[Begin]
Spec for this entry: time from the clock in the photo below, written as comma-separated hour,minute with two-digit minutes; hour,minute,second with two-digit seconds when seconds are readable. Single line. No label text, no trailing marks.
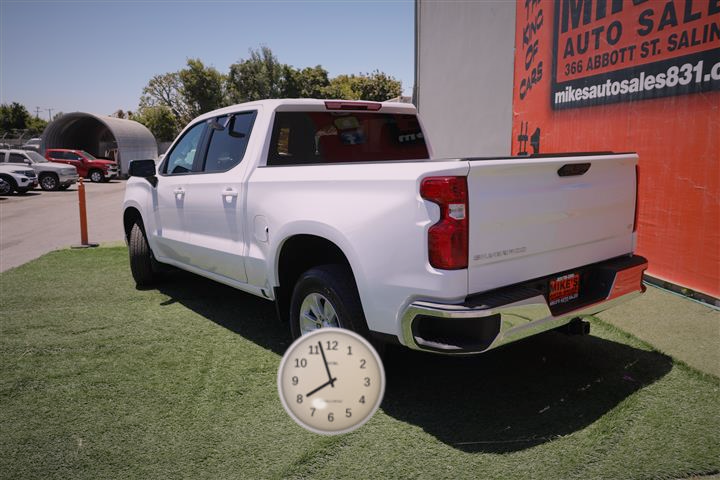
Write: 7,57
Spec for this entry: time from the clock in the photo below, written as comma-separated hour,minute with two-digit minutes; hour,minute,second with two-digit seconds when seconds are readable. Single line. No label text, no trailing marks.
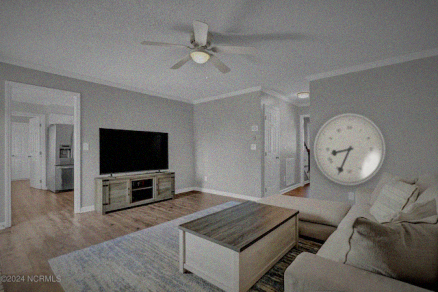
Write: 8,34
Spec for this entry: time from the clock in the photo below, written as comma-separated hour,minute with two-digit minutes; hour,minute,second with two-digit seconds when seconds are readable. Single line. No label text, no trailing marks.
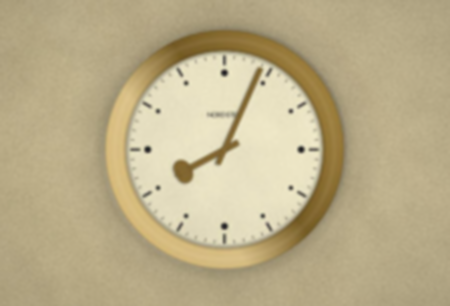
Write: 8,04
[End]
**What to work on:** Print everything from the start of the rows down to the row containing "Write: 8,34" exactly as it appears, with both ends included. Leave the pictures out.

**Result for this exercise:**
Spec for this entry: time from the clock in the photo below, written as comma-separated hour,minute with two-digit minutes; hour,minute,second with two-digit seconds when seconds are readable. Single line. No label text, no trailing marks.
Write: 7,57
Spec for this entry: time from the clock in the photo below, written as comma-separated hour,minute with two-digit minutes; hour,minute,second with two-digit seconds when seconds are readable. Single line. No label text, no trailing marks.
Write: 8,34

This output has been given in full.